Pearl Angelica gasped as she saw Mary Thyme recoil and her aunt collapse upon the floor. In the edges of her vision she glimpsed white coveralls falling too. Then her own muscles weakened and her world grew dim, faded out, went black. She knew nothing of Orbitals being hurled aside, of a child’s arm snapping, of screams and shouts, of herself being seized, thrown over a shoulder, and carried at a run from the bubble.
Chapter Five
The forest’s edges, like those of forests everywhere, on Earth as it was on First-Stop, were crowded so thickly with small bushes and saplings that anyone who approached from open ground might be pardoned for believing the forest choked with underbrush, pathless and impenetrable. But if one pushed through the vines and stems and brambles just a little past the border zone, one found a surface deep with half-decayed organic matter, darkened by the dense canopy held high overhead by massive trunks, bare of all undergrowth except for the most shade-tolerant of small plants. Here there were paths indeed, the widest of them trodden by the local sentients, the Racs.
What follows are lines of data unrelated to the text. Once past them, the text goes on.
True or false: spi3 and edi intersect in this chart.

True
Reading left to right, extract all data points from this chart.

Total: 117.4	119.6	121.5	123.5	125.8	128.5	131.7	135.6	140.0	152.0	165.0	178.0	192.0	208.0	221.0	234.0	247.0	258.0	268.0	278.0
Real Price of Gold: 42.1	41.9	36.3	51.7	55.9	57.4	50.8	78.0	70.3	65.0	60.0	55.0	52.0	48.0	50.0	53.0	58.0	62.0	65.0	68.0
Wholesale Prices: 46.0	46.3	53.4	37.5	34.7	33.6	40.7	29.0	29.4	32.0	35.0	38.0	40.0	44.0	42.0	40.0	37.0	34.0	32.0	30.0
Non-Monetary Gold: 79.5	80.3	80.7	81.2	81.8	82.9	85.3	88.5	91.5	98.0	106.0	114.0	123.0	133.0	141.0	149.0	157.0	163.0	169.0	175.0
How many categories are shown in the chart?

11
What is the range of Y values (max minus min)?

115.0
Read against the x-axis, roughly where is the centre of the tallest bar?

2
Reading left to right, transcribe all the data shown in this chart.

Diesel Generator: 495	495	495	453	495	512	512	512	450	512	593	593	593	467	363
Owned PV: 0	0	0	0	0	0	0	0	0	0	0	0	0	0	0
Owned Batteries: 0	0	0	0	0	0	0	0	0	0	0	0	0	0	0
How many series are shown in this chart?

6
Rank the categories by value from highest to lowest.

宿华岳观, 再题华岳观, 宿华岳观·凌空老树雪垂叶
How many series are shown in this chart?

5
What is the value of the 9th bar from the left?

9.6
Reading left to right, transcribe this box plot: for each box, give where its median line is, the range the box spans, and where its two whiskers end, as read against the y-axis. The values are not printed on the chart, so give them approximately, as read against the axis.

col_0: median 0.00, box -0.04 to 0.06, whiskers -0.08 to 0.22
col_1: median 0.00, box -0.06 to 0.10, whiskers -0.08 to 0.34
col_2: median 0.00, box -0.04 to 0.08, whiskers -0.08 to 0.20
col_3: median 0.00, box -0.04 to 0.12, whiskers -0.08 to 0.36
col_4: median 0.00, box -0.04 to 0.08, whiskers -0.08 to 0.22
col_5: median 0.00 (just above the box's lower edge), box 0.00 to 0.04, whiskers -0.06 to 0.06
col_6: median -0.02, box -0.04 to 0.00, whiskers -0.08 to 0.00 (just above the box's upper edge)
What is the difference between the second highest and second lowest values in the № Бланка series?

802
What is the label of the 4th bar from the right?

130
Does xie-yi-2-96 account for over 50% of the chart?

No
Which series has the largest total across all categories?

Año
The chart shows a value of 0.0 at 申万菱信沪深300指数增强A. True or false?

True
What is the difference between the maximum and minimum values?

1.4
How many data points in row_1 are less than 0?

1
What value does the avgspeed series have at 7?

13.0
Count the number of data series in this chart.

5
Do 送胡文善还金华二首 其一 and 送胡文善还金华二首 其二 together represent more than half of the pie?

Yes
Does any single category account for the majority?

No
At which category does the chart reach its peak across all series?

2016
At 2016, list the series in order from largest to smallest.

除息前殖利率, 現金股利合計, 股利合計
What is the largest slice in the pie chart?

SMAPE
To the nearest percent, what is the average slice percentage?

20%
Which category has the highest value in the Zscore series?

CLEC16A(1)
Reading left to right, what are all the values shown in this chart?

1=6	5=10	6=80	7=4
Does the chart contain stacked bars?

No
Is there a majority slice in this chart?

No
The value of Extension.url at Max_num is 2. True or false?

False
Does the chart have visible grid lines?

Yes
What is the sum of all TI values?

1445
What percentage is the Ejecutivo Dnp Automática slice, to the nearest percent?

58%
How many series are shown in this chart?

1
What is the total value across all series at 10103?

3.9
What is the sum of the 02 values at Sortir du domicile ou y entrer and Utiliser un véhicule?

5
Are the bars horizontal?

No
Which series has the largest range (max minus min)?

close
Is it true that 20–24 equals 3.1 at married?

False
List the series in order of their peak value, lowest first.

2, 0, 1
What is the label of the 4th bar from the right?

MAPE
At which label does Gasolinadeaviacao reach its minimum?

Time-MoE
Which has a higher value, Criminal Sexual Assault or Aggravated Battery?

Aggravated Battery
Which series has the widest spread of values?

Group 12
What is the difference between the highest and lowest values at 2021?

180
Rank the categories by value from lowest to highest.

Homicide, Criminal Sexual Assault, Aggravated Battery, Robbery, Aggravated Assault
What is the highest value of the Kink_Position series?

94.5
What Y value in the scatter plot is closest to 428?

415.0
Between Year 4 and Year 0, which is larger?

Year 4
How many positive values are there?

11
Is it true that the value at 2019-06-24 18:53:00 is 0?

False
Many of these footpaths converged where the ground sloped gently toward the steep dropoff at the edge of the bluff. Here the underbrush had been cleared away to provide a vantage point, a vista of moss-covered valley floor, of that tree the visitors to their world, the Gypsies, had grown to dwarf the largest in any forest any Rac now living would ever see and now were carving, petrifying, and polishing into a Tower that would last for ages, of the orange dwellings they had grown for themselves, of the paths the feet of their giant animals had worn through the valley’s carpet of moss, of the blackened ground upon which landed the vessels in which they journeyed to and from the sky.